Critical analysis of necking and fracture limit strains and forming forces in single-point incremental forming

Abstract

Single-Point Incremental Forming (SPIF) is an emerging manufacturing process especially suitable to produce small batches of metal parts. Moreover, the enhanced formability of metal sheets deformed by SPIF makes this technology useful to those industrial applications requiring high deformation levels. In this sense, the precise setting of limit strains in SPIF in relation to the conventional formability limits of the material, as well as the influence of the process parameters on these strains, are essential variables to understand how and how much can be deformed the metal sheets in real production. On the other hand, the forming force in SPIF is an essential variable, especially for the design of dedicated equipment or for the safe use of adapted machinery.

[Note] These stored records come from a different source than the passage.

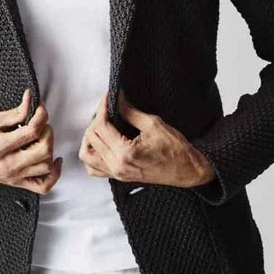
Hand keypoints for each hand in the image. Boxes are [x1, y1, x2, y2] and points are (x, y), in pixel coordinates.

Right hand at [0, 88, 62, 193]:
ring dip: (50, 148)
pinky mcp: (17, 183)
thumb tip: (30, 100)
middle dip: (47, 132)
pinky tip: (53, 161)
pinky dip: (54, 175)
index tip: (39, 108)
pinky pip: (43, 186)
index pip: (31, 132)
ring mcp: (13, 176)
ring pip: (46, 166)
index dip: (41, 116)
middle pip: (43, 150)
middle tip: (41, 124)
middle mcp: (8, 165)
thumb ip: (14, 113)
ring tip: (42, 138)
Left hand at [78, 89, 215, 187]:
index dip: (102, 108)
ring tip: (101, 125)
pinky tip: (101, 143)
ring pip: (86, 155)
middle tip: (107, 108)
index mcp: (125, 153)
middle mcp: (117, 166)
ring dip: (90, 138)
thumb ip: (130, 111)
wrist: (186, 170)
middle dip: (96, 119)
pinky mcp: (118, 176)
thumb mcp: (153, 124)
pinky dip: (92, 155)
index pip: (101, 127)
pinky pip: (94, 168)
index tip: (108, 97)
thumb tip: (117, 98)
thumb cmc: (175, 149)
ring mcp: (116, 174)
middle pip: (91, 139)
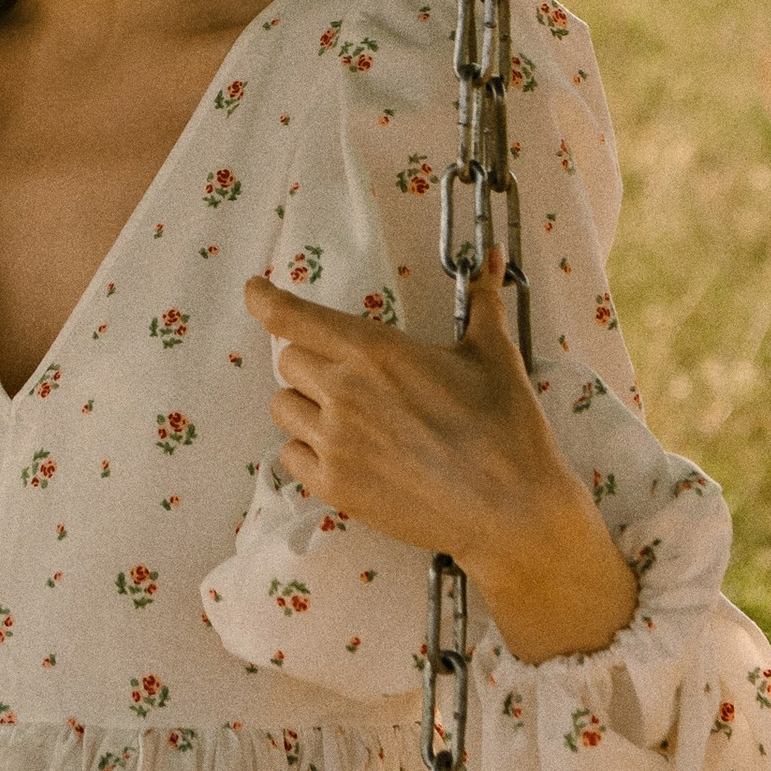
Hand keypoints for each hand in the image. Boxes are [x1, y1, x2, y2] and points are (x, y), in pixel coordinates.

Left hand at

This paper revisits failure in SPIF by means of an experimental analysis of the influence of process parameters, such as the tool diameter, the spindle speed and the step down, on the formability in SPIF (spifability) of AISI 304 metal sheets, studied in the light of circle grid analysis. The work also involves the independent determination of conventional formability limits by necking and fracture under laboratory conditions by using stretching tests (Nakazima tests), in conjunction with stretch-bending tests performed in order to quantify the influence of the bending induced by the tool radius. Failure strains are experimentally obtained and compared in stretch-bending and SPIF tests, being the failure mode discussed in each case. Finally, the axial forming force evolution was recorded with the aim of analyzing the range of process parameters that would guarantee the safely utilization of the non-dedicated process equipment.